Capitan Caputi ti ha lasciato calciare il rigore anziché provare a rifarsi dopo l’errore sul primo penalty.

Sì, è stato bello da parte sua. Ha visto che ero sicuro, ha voluto darmi fiducia. Tornavo titolare dopo un mese e lui ha fatto questo bel gesto. Per me Alessandro è un riferimento, dal punto di vista tecnico è il nostro giocatore di miglior talento e poi è anche una brava persona: mi ha aiutato molto nei momenti di difficoltà che quest’anno non sono mancati.

Domenica contro l’Illasi “el Diez” sarà squalificato, mentre Marcolini non sarà disponibile. Sarai solo contro tutti… tipico di uno spartano.

Sono sereno, la pressione mi carica. Contro l’Illasi sappiamo che sarà una partita delicata: all’andata ci hanno messo in difficoltà in casa e alla fine hanno vinto 1-0. Quando ero arrivato a Montorio la pressione e le aspettative che c’erano su di me mi hanno condizionato, non lo nascondo. Ora che ho ritrovato il campo e il gol sono pronto a non fermarmi più, già da domenica. Non so che modulo adotterà il mister, a me non importa, il mio lavoro è trovare gli spazi e tagliare verso la porta sfruttando la mia caratteristica principale, la velocità.

Il girone di andata non è stato semplice per te.

No, non mi riuscivano le cose più semplici, prendevo troppi cartellini e sapevo che tutti si aspettavano moltissimo da me. Ora credo di essere più a mio agio, mi sono ambientato e so gestire la pressione.

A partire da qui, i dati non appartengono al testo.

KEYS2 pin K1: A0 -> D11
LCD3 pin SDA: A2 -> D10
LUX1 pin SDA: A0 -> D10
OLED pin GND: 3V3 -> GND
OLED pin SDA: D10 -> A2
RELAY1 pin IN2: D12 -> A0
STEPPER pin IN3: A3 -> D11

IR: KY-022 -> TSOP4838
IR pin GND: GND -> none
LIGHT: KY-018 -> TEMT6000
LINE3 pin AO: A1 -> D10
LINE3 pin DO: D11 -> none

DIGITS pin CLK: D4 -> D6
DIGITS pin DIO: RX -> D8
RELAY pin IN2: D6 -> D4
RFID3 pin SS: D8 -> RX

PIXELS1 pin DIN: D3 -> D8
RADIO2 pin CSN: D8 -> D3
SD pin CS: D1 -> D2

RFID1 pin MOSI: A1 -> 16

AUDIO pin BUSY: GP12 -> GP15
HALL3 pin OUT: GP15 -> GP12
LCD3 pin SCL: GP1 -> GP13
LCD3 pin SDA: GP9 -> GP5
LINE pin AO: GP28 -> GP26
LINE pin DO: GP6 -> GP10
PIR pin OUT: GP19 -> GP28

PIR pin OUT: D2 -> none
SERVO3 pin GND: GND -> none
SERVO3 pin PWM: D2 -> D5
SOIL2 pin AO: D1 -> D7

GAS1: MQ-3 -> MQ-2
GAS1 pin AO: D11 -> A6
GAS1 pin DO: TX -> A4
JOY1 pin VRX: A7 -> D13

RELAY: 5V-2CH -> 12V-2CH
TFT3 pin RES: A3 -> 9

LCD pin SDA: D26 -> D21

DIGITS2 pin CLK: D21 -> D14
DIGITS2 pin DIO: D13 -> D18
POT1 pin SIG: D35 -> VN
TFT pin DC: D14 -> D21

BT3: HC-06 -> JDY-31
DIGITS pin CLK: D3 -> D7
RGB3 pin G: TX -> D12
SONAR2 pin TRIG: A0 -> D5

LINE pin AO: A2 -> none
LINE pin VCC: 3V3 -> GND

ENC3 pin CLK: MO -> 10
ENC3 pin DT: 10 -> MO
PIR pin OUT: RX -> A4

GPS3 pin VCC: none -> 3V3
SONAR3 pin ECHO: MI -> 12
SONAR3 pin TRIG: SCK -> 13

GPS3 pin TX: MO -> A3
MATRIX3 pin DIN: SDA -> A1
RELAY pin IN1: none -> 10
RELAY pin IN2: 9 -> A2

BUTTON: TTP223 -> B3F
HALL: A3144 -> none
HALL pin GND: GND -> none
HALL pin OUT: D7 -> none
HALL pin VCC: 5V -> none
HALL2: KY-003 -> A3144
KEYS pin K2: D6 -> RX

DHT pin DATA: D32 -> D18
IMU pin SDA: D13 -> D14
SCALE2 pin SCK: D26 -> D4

Giovanili: Caldiero, Colognola, Hellas Verona. Poi Virtus (Serie D), Castelnuovo (Eccellenza) e Zevio (Promozione). E oggi il Montorio. 

Mi sono divertito parecchio grazie al calcio… ricordo le finali dei Giovanissimi Nazionali con l’Hellas: siamo usciti agli Ottavi contro l’Inter ma ero riuscito a segnare sia ai nerazzurri che al Torino il turno precedente, all’andata e al ritorno.

E poi il 100% Montorio ha preso anche te.

Sì, sento molto il senso di appartenenza a questa società. C’è calore umano, se qualcosa non va o ci sono difficoltà si parla a viso aperto, credo sia questo il segreto. Sento di appartenere a qualcosa di importante.

Incursione nello spogliatoio: con chi hai legato di più e chi è il più casinista?

Con Alberto Velli siamo molto amici perché ci conosciamo da tanti anni, ma mi trovo benissimo con tutti. Quello che fa più casino in spogliatoio è Alessandro Corso, coadiuvato da Marcolini e Confetti… sono un bel trio!

Il Montorio merita i playoff o ci sono squadre più attrezzate?

La risposta non può che essere sì, certamente li merita. Abbiamo avuto molti problemi, anche in infermeria. Non siamo inferiori a squadre come Arbizzano e Juventina, che cito perché le reputo le migliori; abbiamo solamente meno esperienza perché siamo tutti giovani e a volte ciò può essere un limite, ma la società ha avviato un nuovo ciclo che darà i suoi frutti nel lungo periodo. La classifica non è lunghissima, basta un filotto di vittorie per mettere tutto in discussione, e basta qualche sconfitta per compromettere la situazione. Bisogna essere sereni ma concentrati.